What you are asked to do: When a line in the entries below contains the word "KiCad", copy that line.

Items from a data source
·····
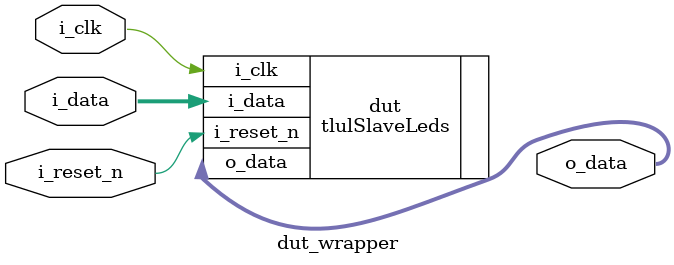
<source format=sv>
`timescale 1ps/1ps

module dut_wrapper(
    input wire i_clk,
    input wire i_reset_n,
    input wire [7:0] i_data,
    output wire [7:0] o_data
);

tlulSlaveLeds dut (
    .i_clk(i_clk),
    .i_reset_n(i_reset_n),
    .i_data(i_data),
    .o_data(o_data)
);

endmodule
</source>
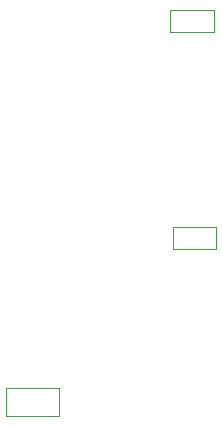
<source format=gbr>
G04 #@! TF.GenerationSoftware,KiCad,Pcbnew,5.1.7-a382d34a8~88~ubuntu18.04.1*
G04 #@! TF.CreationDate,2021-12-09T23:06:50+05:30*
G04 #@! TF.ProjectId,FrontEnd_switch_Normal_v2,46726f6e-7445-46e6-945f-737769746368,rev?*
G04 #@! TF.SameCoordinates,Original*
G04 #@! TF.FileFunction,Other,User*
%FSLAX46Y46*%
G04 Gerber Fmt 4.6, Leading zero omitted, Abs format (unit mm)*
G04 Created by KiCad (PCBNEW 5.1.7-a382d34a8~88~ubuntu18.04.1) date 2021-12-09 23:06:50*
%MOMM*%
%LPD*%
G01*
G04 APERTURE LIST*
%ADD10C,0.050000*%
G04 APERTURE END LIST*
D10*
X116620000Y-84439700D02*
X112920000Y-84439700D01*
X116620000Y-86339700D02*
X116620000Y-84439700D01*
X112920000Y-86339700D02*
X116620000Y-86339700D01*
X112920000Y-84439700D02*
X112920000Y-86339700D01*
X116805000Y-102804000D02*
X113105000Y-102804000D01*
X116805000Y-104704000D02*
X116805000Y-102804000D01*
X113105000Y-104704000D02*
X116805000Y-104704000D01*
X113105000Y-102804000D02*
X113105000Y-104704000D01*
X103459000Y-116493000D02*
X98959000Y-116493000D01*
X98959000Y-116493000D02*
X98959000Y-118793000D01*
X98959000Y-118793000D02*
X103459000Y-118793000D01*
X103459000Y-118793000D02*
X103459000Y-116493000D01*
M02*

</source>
·····
Task answer:
G04 #@! TF.GenerationSoftware,KiCad,Pcbnew,5.1.7-a382d34a8~88~ubuntu18.04.1*
G04 Created by KiCad (PCBNEW 5.1.7-a382d34a8~88~ubuntu18.04.1) date 2021-12-09 23:06:50*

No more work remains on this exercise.